Since the invention of the first GPU in 1999, NVIDIA (NASDAQ: NVDA) has moved beyond PC gaming to become a leading provider of graphics cards and advanced artificial intelligence (AI) solutions. In line with its growth strategy, NVIDIA recently completed two mergers that could enable it to combine world-class CPUs, GPUs, and networking technologies in its products to stay ahead of the competition and multiply its margins.
Merger with Mellanox
In April 2020, NVIDIA paid $ 7.13 billion in CASH to acquire Mellanox, a company that manufactures the switches, adapters and cables needed to build data center networks. Management estimates that this will increase NVIDIA’s total data center market to over $ 60 billion by 2023.
So far, the combined company’s financial performance has exceeded Wall Street’s expectations. In the latest quarter, NVIDIA reported total revenue of $ 4.73 billion, up 57% from the previous year. Mellanox accounted for 13% of that figure, generating $ 615 million in revenue (84% more than the previous year).
Jen-Hsun Huang, NVIDIA’s visionary CEO, believes that the computer of the future will go beyond the server and enter the network. In other words, instead of simply moving data around, the network will help process the data, relieving CPU utilization and making data centers more efficient. This is why this acquisition makes sense. By combining its GPUs with Mellanox networking technology, NVIDIA can take a more holistic approach to the data center by developing proprietary products that Intel and AMD simply cannot match.

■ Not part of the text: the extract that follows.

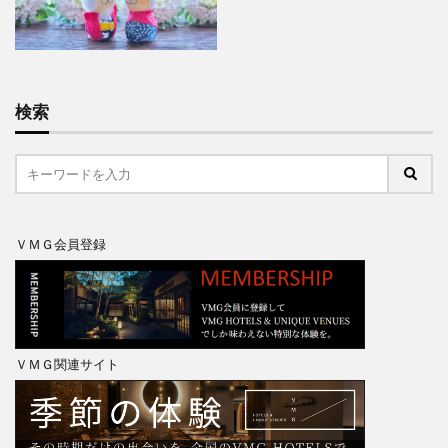
検索
ＶＭＧ会員登録
ＶＭＧ関連サイト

But there’s still a missing piece of the puzzle: processors.
In September 2020, NVIDIA announced its intention to acquire ARM from Japanese SoftBank in a $ 40 billion deal.
ARM has built a vast processor ecosystem. Its business model differs from competitors such as Intel and AMD. Rather than building processors, ARM licenses its intellectual property to partners like Qualcomm and Samsung, which make chips, and then pay ARM royalties and royalties for each chip. This business model generates continuous income with high gross margins and has helped make ARM processors the most popular processors in the world, used by more than 70% of the world’s population. But ARM also has another advantage: its processors are more power efficient and more energy efficient than x86 chips made by Intel and AMD. This combination of scale and efficiency will give NVIDIA a significant advantage in a number of markets.
In data centers, the integration of NVIDIA GPUs, Mellanox networking and ARM processors would enable NVIDIA to offer a more complete computing platform designed to address everything from scientific computing to artificial intelligence. This should put NVIDIA one step ahead of all of its competitors and lead to significant revenue growth.
The acquisition will also strengthen NVIDIA’s position in other markets. For example, ARM processors are currently used in 90% of mobile and IoT devices, while NVIDIA chips are virtually non-existent. By acquiring ARM, NVIDIA will gain access to a vast network of customers and developers. By leveraging these links, NVIDIA will be able to market its GPUs alongside ARM processors, generating revenue streams in new markets.
In total, NVIDIA executives estimate that these capabilities will more than double its addressable market (to $ 250 billion by 2023). This figure is more than 16 times higher than NVIDIA’s revenue in the last 12 months, which leaves plenty of room for future growth in the company’s stock. But there is another reason, which should equally interest investors.
Nvidia can use ARM’s expertise and know-how to begin licensing its intellectual property to other companies. This business model has enabled ARM to generate over 90% gross margin. If NVIDIA uses the same approach, it will bring significant additional profit to it.
Unfortunately, in practice everything does not always work out as well as on paper. In any case, investors should look at NVIDIA’s revenue and margin growth. If revenue growth is slowing or margins are shrinking, this could be a sign that things are not going as planned. Investors should also be aware that the ARM acquisition still requires regulatory approval from the UK, China, the European Union and the United States. Any deterioration in relations between these countries could impede approval.
But if everything goes smoothly, then these mergers have every chance to justify the predictions associated with them. NVIDIA GPUs and AI solutions are already globally recognized and consistently stay one step ahead of competing products. The aforementioned mergers would strengthen this competitive advantage while simultaneously increasing the company’s revenues and increasing its operational efficiency. And this, in turn, would not be slow to affect the value of its shares.